5. Offer practical help
Step in to help with school runs, groceries, tuition, even meals and housekeeping. Parenting is a job for two and when there is only one carrying the load, it can be a challenge.
“It gives the solo parent time for some self-care,” said Swee.
For her, it was help with finances and legal matters after her husband passed away that she needed most.
“I was intimidated by banks and government agencies.”
“Henry was the one who kept the finances. I wasn’t working those 10 years we were in Hong Kong.
“When he passed away, I found myself with no husband, no job and two sons to raise on my own.”
Her husband left no will. So, all the assets in his name were frozen. Her brothers-in-law had to extend cash to her so she could pay for her and her sons’ expenses.
“My husband had no inventory of his finances or insurance. It was like looking for a needle in a haystack managing the finances. I was intimidated by banks and government agencies.
“We had to appoint a lawyer to settle his estate.
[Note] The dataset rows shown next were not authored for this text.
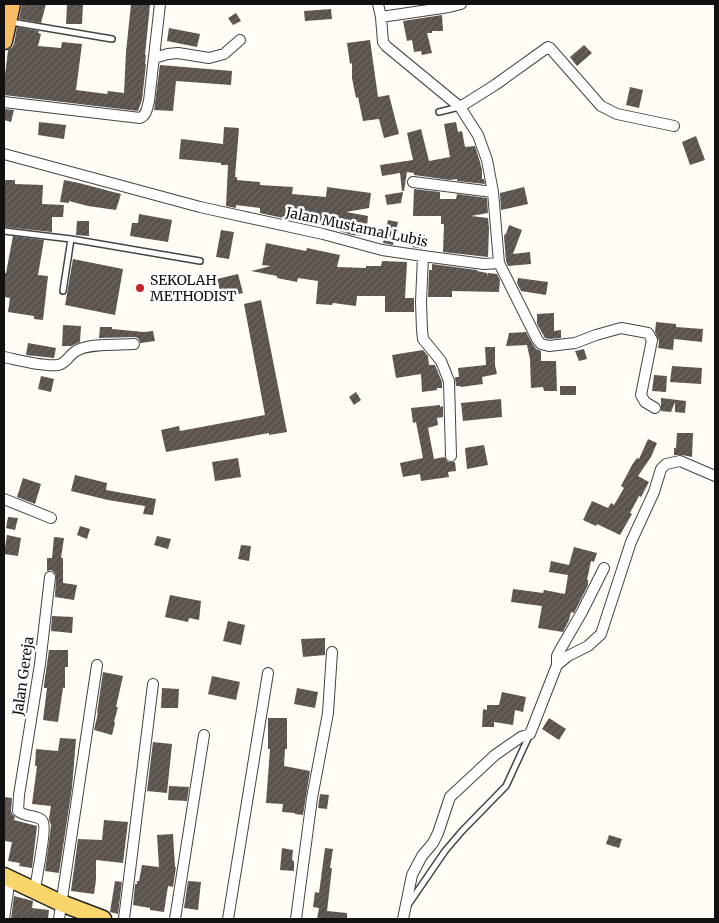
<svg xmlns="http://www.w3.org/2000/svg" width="719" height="923" font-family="Merriweather,serif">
  <defs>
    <pattern id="building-hatch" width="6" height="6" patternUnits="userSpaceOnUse" patternTransform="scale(1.25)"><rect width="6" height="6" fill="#5a524d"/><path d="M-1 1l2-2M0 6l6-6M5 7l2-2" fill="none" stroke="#6d6662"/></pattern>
  </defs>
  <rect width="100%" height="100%" fill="#fffdf5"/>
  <path fill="url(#building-hatch)" d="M22,4H46L41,23L19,19Z
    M67,4H83L82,24H66Z
    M131,4L150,5L145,55H146L145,64H146L142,100L138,111L4,95V75H5L8,50L12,47L14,44L17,27L39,31L38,33L41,34L38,46L61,48L62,42L82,44L76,90L107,94L108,91L124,93L126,52Z
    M331,9L332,19L305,21L304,11Z
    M236,13L241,21L233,25L228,18Z
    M442,15L443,31H432V33H427L432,53L422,55L421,51L414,52L412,40L407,41L403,21Z
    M169,28L200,34L197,47L167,41Z
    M370,40L378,97L389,95L399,134L384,138L379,119L363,121L358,97L356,98L352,78V63L350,64L347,43Z
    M584,45L592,53L577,66L570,57Z
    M160,65L232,71L231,85L176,81L173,111L154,110Z
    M630,87L643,90L639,108L626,105Z
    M4,109L14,110L11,122L4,120Z
    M39,122L66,125L64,139L38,135Z
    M456,122L458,132L462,131L465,147L475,146L480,162L482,170V179H484L485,184L457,181V179L450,180L414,175V173L407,172L404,191H402L400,173L382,176L380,165L413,160L407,133L421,129L429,161L450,157L444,124Z
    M224,127L239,128L235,177H237V180L260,182V185L293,187L292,194L326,197L327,187L371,193L369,208L346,212L368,216L366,236L352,235L339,231L340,225L319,222L318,226L315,225L260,213V208L236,205V208L226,206L228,165H221V163L179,159L181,139L223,144Z
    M696,136L705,160L690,165L682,142Z
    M4,180H15V184L43,185L42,204L64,205L63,217H52V232L4,227Z
    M64,180L79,183L121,194L116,210L88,206L69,201V203L60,202Z
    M524,186L528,204L501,210L500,193L524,187Z
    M414,189L440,192V199H456L457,194L487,198L488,213L471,216L488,218L489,228L488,257L443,252L444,224H441V216H413Z
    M403,192L401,203L387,205L385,195Z
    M139,214L172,220L168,242L130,236L132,223H138Z
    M388,220L398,222L393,245L383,243Z
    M77,221H89V236L76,235Z
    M509,225L522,230L513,254L530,252L531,264L508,266L506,261L504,236L505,234H506Z
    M221,230L234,232L229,259L216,257Z
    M413,235H425V249L412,247Z
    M13,236L44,240L38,275L48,276L43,320L34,319V316L8,312L10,298L4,297V273H6Z
    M266,243L306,251L307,248L340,255L337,267L366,268V266H381L382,261L407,262L405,298H414V312H385V296H357L356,306L333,303L332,305L316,304L318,281L298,278L297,282L277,278V276L251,271L271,266L262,265Z
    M73,259L123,269L115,315L65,305Z
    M432,264L477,270V271L487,273V276L488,273L497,274L500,280L499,292L452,291V297H428L429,270H432Z
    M238,274L243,293L222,298L217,279Z
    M518,278L548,282L546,295L521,291L517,283Z
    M261,300L287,432L269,435V433L166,452L161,430L179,426L180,431L265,415L244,304Z
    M554,313V331L561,330V338L549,339L545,338L537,324V314Z
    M656,322L676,324V327L703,329L702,342L674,339L673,350L658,348L659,341L655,332Z
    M63,325L81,326L80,342L71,346H62Z
    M100,327H112V329L144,332L153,331L155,341L141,343V344L138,338L134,337L99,338Z
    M526,332L532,343L536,349L541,351V361H556L557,391H544L543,387L531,388L530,359L527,345L506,346L509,333Z
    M28,343L56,348L54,358L26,355Z
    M485,347H495V365L497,374L482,377L483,384L461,387L460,386H456L455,377H459L458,368L486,365Z
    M584,349L587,359L579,361L575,351Z
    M423,350L428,356L429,365H435L442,382V388H437V390L422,392L421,374L396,378L392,355Z
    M672,366L702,368L701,384L670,382Z
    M654,375L667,376L666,392L652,391Z
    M41,376L54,379L51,392L38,389Z
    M560,386H576V395H560Z
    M356,392L361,400L354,405L349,397Z
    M661,398L686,401L685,413L675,412V402L671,412L661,411Z
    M501,399L502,417L463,421L461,403Z
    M440,405V407L443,406V417L437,418L438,425L428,428L434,459L444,457L448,462H455L456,471L448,472L449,477L421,481L420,474L403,477L400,463L423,458L416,422L413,423L411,408Z
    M677,433H693L692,457L682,455H674V448H676Z
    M648,439L657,443L651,457L638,476L649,482L641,497L639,496L630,513L632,514L620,535L597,524L596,526L583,520L592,501L608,508L611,503L614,505L624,488L621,486L632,465L637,458L639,459Z
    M484,445L488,465L467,469L465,448Z
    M238,458L241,477L215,481L212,462Z
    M75,475L107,483L106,490L156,499L153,515L143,514L145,506L108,500L71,491Z
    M23,478L41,484L35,504L17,497Z
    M8,517L18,518L15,530L6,528Z
    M80,526L90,529L87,539L77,535Z
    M7,535L21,538L18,556L4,554Z
    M157,536L171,539L168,549L154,545Z
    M54,537L64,538L61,558H63V583L77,585L74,600L55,597L56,575L54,572L51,570L47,571V558H52Z
    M241,545L251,546L249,561L238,559Z
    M574,547L597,553L594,562L591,561L587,580H588V585L574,613L571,612L569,620L563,632L538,628L542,606L511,602L513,589L543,593L544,590L565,594L568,575L549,572L551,561L569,565Z
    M170,595L201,601L199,620L189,618L188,622L165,617Z
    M52,616L73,617L72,633L51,631Z
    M228,621L245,625L241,645L223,641Z
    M325,638V655L303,657L301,639Z
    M49,650H68V667H65V688H63L58,722L43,720L47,688H44V685Z
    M103,672L123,676L116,707H118L114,722L115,723L112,735L94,730L98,713H97Z
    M212,676L240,682L236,700L208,694Z
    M162,688L179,689L178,708H161Z
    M297,688L318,692L315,708L294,704Z
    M502,692L526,697L523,712L515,710L513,725L494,722V727H482L483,709L487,710V705H499Z
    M268,718H287V749H285L284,766L310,771L303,815L295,814V813L282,812L283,804L266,803L270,749H268Z
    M549,718L566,729L559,740L542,729Z
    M60,738L76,739L72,788L59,873L45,871L50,834L51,825L49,819L51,806L32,804L37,766H35L36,749L58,751Z
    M153,742L172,744L167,793L147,791Z
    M169,786L189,787L187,801L168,800Z
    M320,794L329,795L327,809L318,808Z
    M4,797L12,798L11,811L12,814L15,817L14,820L37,826L32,868L19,866L20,863L8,861L12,842L4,841Z
    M104,820L128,822L123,863L96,860V880L94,894L71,891L78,839L102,840Z
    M173,834L175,867H176L173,887L168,886L164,912L150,910V908L133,905L135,884H137V881H139L142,865L159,867L157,835Z
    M609,835L622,839L619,848L606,844Z
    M282,848L293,850L292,860L294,861V871L280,870Z
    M325,848L333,849L330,868H332L327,911L347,913V919H317L319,908L313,907L315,892L319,893Z
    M115,881L122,882L118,914L110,912Z
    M188,881L201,882L198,910L184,908Z
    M14,896L33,901L32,908L49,910L48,919H11Z"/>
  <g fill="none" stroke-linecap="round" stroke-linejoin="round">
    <g stroke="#444" stroke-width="8">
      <path id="service" d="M11,22L112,39
        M439,112L459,107
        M4,231L71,239L200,261
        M63,291L71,239
        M408,905L445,851L462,831L506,786L530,734"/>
    </g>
    <g stroke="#444" stroke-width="12">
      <path id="minor" d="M381,17L449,7L461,4
        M154,58L168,54L178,53L209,58L224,54L240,40
        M4,102L140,118C147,115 147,108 149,101L160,4
        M460,107L495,85L548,47L550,48L601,106L617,114L674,126
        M4,154L200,207L323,234L382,250L423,256L484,264L499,263L493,192L487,160L478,135L460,107L386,46L383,42L381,17L378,4
        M413,182L493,192
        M423,256L421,302L422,330L423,339L441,361L449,381L451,456
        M499,263L537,339L541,344L549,346L575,343L596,335L621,328L648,333L652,340L641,395L645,402L655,408
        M4,357C18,360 43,367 58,365C66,364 69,355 76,351C88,343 118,345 134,344
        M4,499L51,518
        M557,665V656L560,650L582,612L604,568
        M35,890C36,880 47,827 43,822C40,815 24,817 18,811L19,795L40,664L50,577
        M4,919L10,878
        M59,919L97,665
        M124,919L153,684
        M175,919L204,735
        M228,919L268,673
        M296,919L312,798L328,713L332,652
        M403,919L412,875L422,856L433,843L438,833L450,797L495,755L521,737L530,734L557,665L568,656L588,646L601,634L631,542L654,492L661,469L666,464L680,461L715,476"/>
    </g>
    <g stroke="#222" stroke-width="19">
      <path id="primary" d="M4,876L61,903L103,919"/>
    </g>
    <g stroke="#222" stroke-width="19">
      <path id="trunk" d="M4,41L12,4"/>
    </g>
    <use href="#service" stroke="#fff" stroke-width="5"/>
    <use href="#minor" stroke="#fff" stroke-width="10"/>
    <use href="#primary" stroke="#f9d66b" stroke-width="16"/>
    <use href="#trunk" stroke="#f7bc64" stroke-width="16"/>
  </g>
  <circle fill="#c4262e" stroke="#fff" stroke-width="2" cx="140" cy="288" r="5"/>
  <g text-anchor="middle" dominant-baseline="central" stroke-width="5" stroke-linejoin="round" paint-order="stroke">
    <g font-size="14" fill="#111" stroke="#fff">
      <text transform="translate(357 227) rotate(12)">Jalan Mustamal Lubis</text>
      <text transform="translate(23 676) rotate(-82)">Jalan Gereja</text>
    </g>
    <g font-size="14" fill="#111" stroke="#fff" text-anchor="start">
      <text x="150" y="280">SEKOLAH<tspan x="150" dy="16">METHODIST</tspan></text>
    </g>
  </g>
  <rect width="719" height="923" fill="none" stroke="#111111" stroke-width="10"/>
</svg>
I was so fearful of the lawyers and bankers. Thankfully, one of our friends who knew about investments came to me to settle Henry’s investments. That was one needle found.”
If you have the expertise, offer to help list down all the things a widow needs to do to settle her husband’s affairs.
The Lord is described as “Father of the fatherless and protector of widows”. (Psalm 68.5) How might we be the same this Father’s Day?
Where bereaved families can find help
1. Whispering Hope Singapore
This consultancy is the only one in Singapore which specialises in the internationally recognised Grief Recovery Method. All their Grief Recovery Specialists have walked the journey of overcoming grief and bouncing back from life losses, and have been trained and certified by the Grief Recovery Institute.
2. Wicare Support Group
This is a support group for widows and their children. They walk alongside families through one of life’s most difficult experiences – bereavement – offering hope, healing and companionship.